Table 5 Parameter settings for urban and rural scenarios.

As shown in Fig. 13, the performance comparison between urban and rural scenarios highlights significant differences in average data queue length, system power consumption, and average throughput at different task arrival rates (λ values).

Fig. 13
figure 13

Performance comparison of urban and rural scenarios under different \({\lambda }_{i}\): a average data queue length; b Energy consumption in MEC systems; c Average throughput.

In Fig. 13a, for all λ values, the average data queue length in the urban scenario is significantly shorter than in the rural scenario. This is due to higher bandwidth in urban environments and shorter transmission distances, allowing data to be processed and offloaded more quickly. Conversely, in rural environments, limited bandwidth and longer distances result in longer queue times, significantly when λ increases. This suggests that rural MEC systems may struggle to handle high task arrival rates efficiently, resulting in higher queue delays.

Figure 13b further highlights the difference in energy consumption between the two scenarios. Due to shorter transmission distances and stronger network infrastructure, urban environments consistently exhibit lower energy consumption.
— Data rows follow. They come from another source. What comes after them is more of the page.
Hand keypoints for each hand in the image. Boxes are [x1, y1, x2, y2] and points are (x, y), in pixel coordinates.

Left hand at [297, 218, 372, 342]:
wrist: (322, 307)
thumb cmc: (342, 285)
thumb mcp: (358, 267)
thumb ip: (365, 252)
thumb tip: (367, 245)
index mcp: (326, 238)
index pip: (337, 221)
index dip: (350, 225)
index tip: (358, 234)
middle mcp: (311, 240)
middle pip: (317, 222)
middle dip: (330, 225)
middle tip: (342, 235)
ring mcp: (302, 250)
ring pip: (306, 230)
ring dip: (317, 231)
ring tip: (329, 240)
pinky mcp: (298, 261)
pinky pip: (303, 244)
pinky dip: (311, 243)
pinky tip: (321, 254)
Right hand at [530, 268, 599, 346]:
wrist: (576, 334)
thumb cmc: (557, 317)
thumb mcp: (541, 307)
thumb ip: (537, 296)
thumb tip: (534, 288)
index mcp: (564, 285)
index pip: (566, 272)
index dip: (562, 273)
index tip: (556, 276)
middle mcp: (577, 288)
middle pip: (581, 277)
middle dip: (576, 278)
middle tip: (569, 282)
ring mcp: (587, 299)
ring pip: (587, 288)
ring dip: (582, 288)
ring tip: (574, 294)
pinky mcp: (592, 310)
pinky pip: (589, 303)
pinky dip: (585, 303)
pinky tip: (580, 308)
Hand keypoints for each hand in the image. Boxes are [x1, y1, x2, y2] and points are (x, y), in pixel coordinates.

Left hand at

In rural situations, the need for long-distance communication and the limited availability of resources leads to increased energy demand, especially at higher λ values. This highlights the challenge of maintaining energy efficiency in rural MEC systems, where hardware and network limitations exacerbate resource use.
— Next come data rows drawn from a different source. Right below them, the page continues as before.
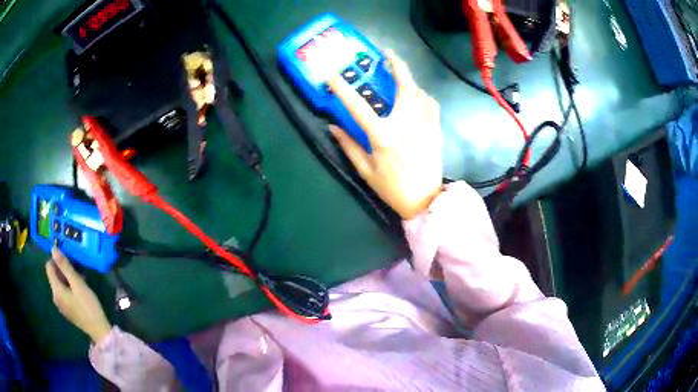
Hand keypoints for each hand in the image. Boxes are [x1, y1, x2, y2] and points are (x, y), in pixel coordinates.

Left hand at [45, 248, 111, 344]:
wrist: (99, 330)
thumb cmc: (88, 305)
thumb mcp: (77, 283)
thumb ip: (65, 266)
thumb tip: (53, 248)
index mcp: (56, 290)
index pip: (49, 267)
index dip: (56, 259)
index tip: (68, 259)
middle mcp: (55, 297)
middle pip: (54, 276)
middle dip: (63, 270)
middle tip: (77, 270)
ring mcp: (61, 306)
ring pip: (60, 285)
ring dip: (67, 279)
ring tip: (80, 280)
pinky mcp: (67, 311)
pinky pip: (64, 294)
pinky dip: (69, 288)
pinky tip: (80, 292)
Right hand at [327, 50, 442, 219]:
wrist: (424, 201)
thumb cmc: (391, 188)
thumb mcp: (365, 170)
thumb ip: (348, 145)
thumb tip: (332, 127)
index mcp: (382, 136)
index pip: (357, 106)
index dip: (342, 88)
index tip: (331, 74)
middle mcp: (405, 125)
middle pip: (404, 86)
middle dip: (397, 66)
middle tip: (389, 55)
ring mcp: (424, 126)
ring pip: (420, 93)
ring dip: (410, 81)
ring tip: (401, 78)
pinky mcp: (435, 131)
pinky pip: (432, 105)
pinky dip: (424, 96)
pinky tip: (418, 98)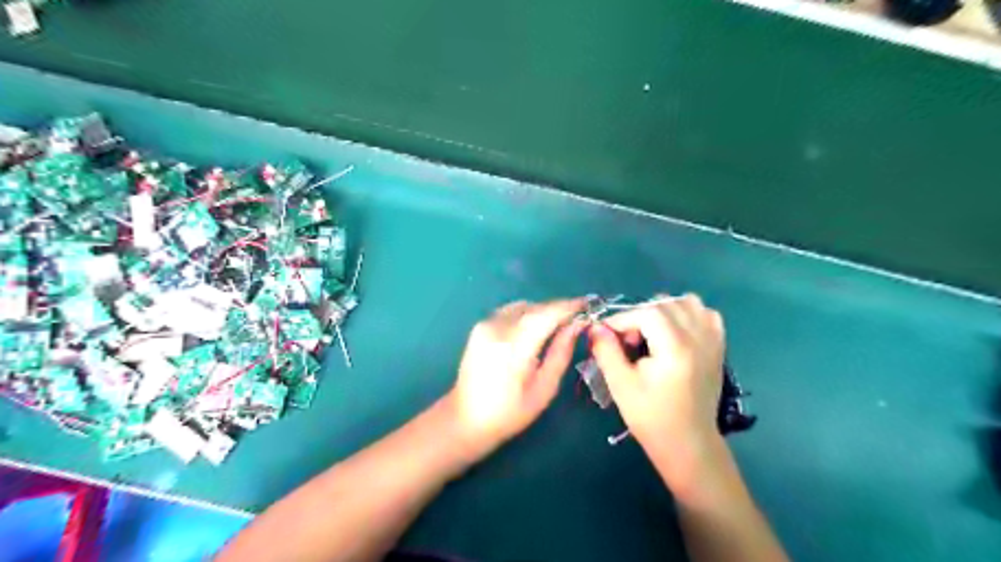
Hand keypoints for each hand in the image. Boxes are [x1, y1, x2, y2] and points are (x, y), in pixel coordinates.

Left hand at [449, 300, 583, 458]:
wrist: (465, 419)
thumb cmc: (509, 413)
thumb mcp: (544, 388)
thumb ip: (561, 352)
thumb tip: (577, 326)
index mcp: (514, 346)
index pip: (547, 314)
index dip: (570, 306)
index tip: (588, 305)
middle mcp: (497, 328)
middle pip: (535, 307)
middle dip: (558, 309)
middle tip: (577, 319)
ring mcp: (485, 325)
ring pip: (523, 306)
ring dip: (542, 311)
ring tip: (557, 326)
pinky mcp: (479, 327)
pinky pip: (510, 312)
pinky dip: (526, 315)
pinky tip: (534, 330)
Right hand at [589, 293, 728, 494]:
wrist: (688, 443)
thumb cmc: (651, 417)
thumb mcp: (620, 385)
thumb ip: (606, 351)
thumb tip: (595, 326)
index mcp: (676, 348)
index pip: (647, 312)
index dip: (622, 319)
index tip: (606, 334)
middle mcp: (698, 338)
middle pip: (665, 303)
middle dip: (640, 315)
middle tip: (628, 340)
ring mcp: (712, 340)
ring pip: (687, 303)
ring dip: (663, 310)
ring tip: (650, 333)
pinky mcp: (718, 346)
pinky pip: (705, 314)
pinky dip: (688, 314)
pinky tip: (675, 332)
Finally, Fig. 13c shows that average throughput in urban environments is significantly higher than in rural environments. In urban scenarios, larger bandwidth supports more efficient task offloading, resulting in higher throughput even as λ increases. In rural environments, limited bandwidth and increased transmission distances limit throughput, especially at higher task arrival rates. This performance gap underscores the critical role of network infrastructure in determining the efficiency of MEC systems.
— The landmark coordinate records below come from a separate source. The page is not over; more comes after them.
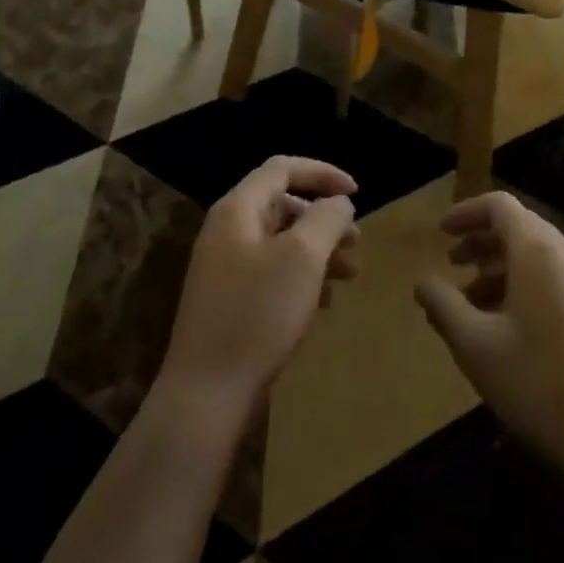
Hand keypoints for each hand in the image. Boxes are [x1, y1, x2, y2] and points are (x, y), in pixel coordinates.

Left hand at [158, 157, 360, 414]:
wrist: (206, 394)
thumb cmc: (257, 314)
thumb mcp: (303, 258)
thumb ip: (326, 219)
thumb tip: (338, 202)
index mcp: (238, 209)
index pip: (283, 168)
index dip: (322, 173)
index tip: (358, 193)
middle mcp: (227, 230)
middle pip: (283, 205)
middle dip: (324, 219)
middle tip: (357, 243)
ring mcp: (224, 266)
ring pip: (281, 242)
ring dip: (318, 251)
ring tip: (349, 276)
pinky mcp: (229, 300)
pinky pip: (271, 272)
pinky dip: (301, 277)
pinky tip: (323, 303)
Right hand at [415, 191, 563, 480]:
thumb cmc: (543, 385)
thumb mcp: (477, 347)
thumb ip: (444, 307)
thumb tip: (423, 283)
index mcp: (538, 250)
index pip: (500, 206)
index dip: (466, 212)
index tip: (440, 232)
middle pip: (520, 228)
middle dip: (482, 241)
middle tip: (452, 264)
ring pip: (538, 258)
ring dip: (501, 269)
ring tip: (473, 304)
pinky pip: (557, 281)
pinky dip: (526, 288)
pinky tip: (510, 330)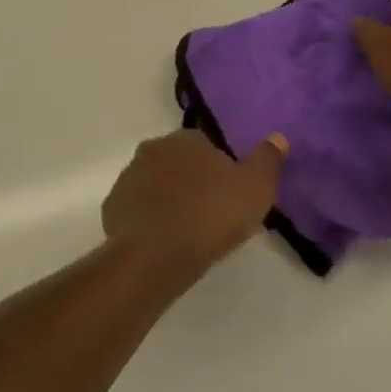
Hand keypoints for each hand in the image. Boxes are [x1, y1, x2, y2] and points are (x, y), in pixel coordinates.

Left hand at [101, 130, 287, 276]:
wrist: (157, 254)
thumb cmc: (211, 214)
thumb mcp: (255, 187)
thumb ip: (267, 160)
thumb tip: (278, 137)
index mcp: (185, 139)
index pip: (205, 145)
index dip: (219, 169)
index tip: (229, 195)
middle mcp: (152, 149)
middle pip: (178, 163)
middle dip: (191, 182)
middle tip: (210, 214)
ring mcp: (128, 177)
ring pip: (155, 185)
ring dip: (168, 200)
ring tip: (187, 232)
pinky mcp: (112, 207)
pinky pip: (136, 209)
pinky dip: (148, 220)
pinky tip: (163, 242)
These results highlight the adaptability of our model in dealing with different MEC scenarios, providing insights into how to optimize resource allocation and task-offloading strategies for both urban and rural environments. The flexibility of the model allows for robust performance under different real-world MEC conditions, ensuring stable system performance even in challenging network environments.

Conclusion

This paper has proposed the DCEDRL method to compute task offloading decisions in mobile edge networks. The proposed method considers the long-term performance stability of the system while maximizing system performance. By using multiple DNN models for ensemble learning of the prediction results, the proposed DCEDRL method can effectively identify optimal offloading decisions. In addition, the density clustering method enhances the dynamic adaptability of the system such that optimal offloading decisions can be obtained for different network environments. Experimental results demonstrate that the proposed DCEDRL method realized effective offloading decisions under strict environmental constraints and is superior to other algorithms in terms of system performance, stability, and model fitting accuracy.

The proposed DRL method for selecting optimal unloading decisions shows significant potential for further development. However, the current study simplified the experiments by ignoring task upload delays, task computation, result download times, and uncertainties in real-world environments. These factors are crucial in practical applications, as they can significantly impact decision-making and system performance. Therefore, future work will enhance the robustness and practicality of the DRL method by simulating more complex network conditions and introducing random variables to better assess its deployment on real-world devices. Additionally, techniques like model pruning or distributed learning could be explored to optimize computational efficiency, especially considering the reliance on multiple DNNs and ensemble learning, which present opportunities to reduce the computational burden while maintaining or improving system performance.